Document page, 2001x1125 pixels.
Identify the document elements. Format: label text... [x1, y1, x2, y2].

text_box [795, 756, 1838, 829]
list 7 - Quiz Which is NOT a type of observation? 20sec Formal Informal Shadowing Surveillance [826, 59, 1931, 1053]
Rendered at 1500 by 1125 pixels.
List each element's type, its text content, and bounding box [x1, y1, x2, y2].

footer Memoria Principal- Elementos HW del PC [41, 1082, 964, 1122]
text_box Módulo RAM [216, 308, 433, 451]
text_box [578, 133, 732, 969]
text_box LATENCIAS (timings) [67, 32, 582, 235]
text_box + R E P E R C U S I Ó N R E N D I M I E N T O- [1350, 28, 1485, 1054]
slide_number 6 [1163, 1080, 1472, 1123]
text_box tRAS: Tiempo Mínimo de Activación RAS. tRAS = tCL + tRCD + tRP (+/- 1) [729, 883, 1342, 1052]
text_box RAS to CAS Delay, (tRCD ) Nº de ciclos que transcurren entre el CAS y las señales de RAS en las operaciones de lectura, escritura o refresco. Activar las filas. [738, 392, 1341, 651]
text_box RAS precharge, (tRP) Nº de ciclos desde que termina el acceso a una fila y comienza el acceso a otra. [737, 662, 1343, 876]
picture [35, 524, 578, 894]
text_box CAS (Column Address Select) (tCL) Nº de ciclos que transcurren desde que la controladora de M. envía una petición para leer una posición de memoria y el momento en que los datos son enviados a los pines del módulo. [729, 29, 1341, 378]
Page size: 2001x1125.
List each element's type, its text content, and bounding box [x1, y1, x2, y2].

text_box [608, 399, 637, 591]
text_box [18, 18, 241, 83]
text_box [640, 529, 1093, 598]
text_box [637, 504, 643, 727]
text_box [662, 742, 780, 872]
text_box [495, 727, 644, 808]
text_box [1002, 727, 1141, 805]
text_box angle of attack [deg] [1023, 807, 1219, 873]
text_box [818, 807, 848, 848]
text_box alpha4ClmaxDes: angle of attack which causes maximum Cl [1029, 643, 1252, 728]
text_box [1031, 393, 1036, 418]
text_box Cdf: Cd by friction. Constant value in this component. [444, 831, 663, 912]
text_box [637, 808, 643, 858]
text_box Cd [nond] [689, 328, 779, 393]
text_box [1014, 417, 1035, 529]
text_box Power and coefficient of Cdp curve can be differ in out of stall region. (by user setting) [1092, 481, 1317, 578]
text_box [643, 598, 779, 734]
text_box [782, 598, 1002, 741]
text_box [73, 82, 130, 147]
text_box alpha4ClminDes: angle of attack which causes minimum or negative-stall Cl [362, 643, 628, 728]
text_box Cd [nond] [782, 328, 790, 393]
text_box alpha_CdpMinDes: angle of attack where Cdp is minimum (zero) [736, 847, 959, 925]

◆ TASK INSTRUCTIONS ◆
Retype the records above exactly, from their first line through the line that contains "Rendered at 1500 by 1125 pixels.", and stop there.

◆ RESULT OF THE TASK ◆
Document page, 2001x1125 pixels.
Identify the document elements. Format: label text... [x1, y1, x2, y2].

text_box [795, 756, 1838, 829]
list 7 - Quiz Which is NOT a type of observation? 20sec Formal Informal Shadowing Surveillance [826, 59, 1931, 1053]
Rendered at 1500 by 1125 pixels.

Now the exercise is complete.